Melihat kasus klitih yang semakin sering terjadi, masyarakat semakin khawatir dengan keselamatan diri atau orang-orang terdekat saat berada di luar rumah. Para pelaku klitih telah menjadi musuh masyarakat awam di DIY dan sekitarnya. Kasus ini seolah juga mencoreng wajah Yogyakarta sebagai kota pelajar dan kota wisata yang seharusnya bisa menjamin keamanan para warganya.

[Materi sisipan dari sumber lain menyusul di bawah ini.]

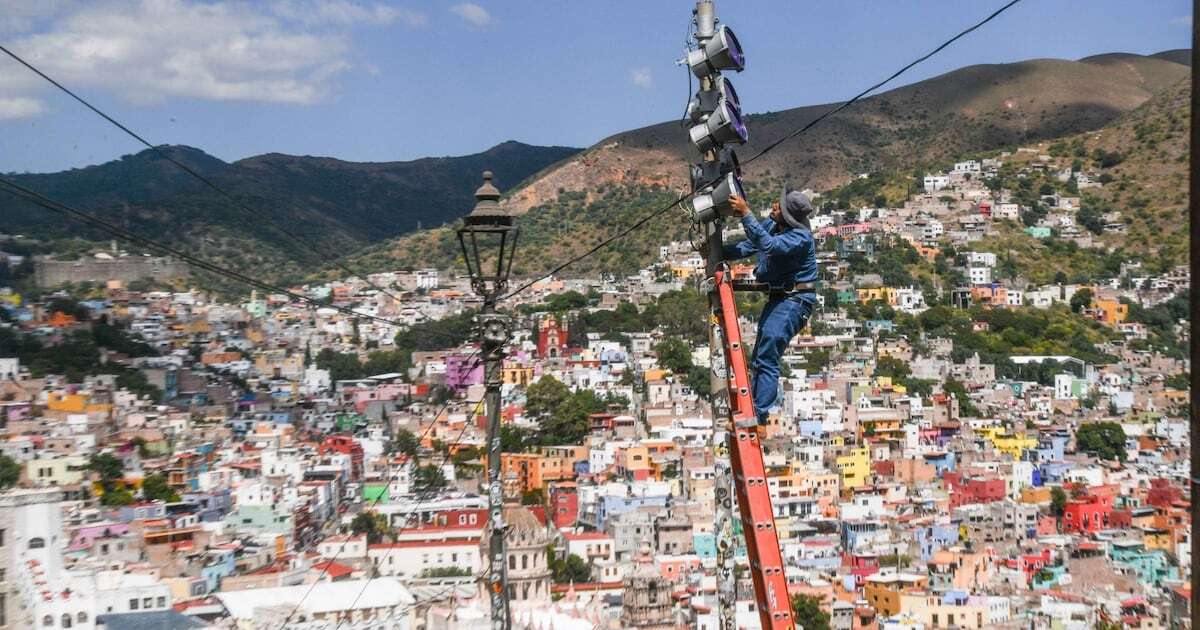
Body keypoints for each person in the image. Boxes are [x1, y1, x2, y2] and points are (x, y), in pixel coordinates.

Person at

Melansir dari laman Merdeka, Pemda dan Polda DIY pun melakukan beberapa langkah untuk mengatasi masalah ini agar keamanan dan ketertiban masyarakat benar-benar terjaga.

1. Jaga Warga

Jaga Warga adalah kelompok yang bertugas membantu menyelesaikan konflik sosial di lingkungan masyarakat. Jaga Warga berperan di seluruh kelurahan di Yogyakarta. Jaga Warga di level kelurahan ini diminta untuk mengawasi aktivitas anak-anak muda setelah jam belajar masyarakat.

2. Penyuluhan Berkala

Penyuluhan berkala akan dilakukan sebagai upaya pembinaan terkait kejahatan jalanan melalui Bhabinkamtibmas. Selain itu, juga akan dilakukan razia tas bawaan pelajar dan penambahan CCTV di tempat rawan kejahatan.

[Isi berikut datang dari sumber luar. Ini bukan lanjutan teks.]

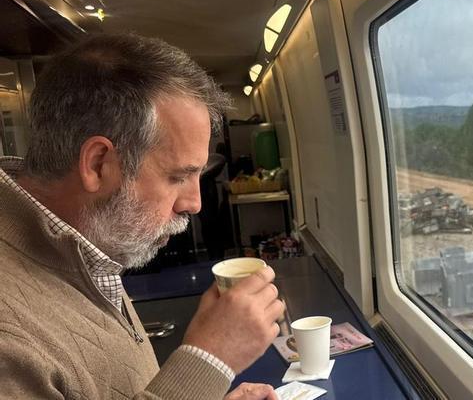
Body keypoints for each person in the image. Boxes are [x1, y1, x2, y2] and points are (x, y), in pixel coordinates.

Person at [0, 34, 283, 399]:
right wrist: (207, 361)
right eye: (178, 176)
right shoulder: (10, 335)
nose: (194, 203)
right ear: (99, 164)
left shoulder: (86, 250)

3. Antisipasi Pola Baru Klitih

Meskipun pelaku klitih tak seramai tawuran, kelompok ini diduga punya kelompok yang terorganisir. Oleh karena itu, kejahatan ini bisa ditelisik lebih lanjut melalui pola dari kasus-kasus yang sudah terjadi.

Melansir Merdeka.com, Wakil Wali Kota Yogyakarta, Heroe Poerwadi, mengatakan bahwa kasus klitih yang terbaru ini memiliki pola baru dan berbeda dari aksi-aksi klitih sebelumnya. Pengkajian lebih dalam diperlukan untuk mengetahui akar permasalahannya, sehingga upaya pencegahan secara tepat dapat dilakukan.

Itulah penjelasan mengenai arti klitih atau kejahatan jalanan yang sedang menjadi topik panas di kalangan netizen.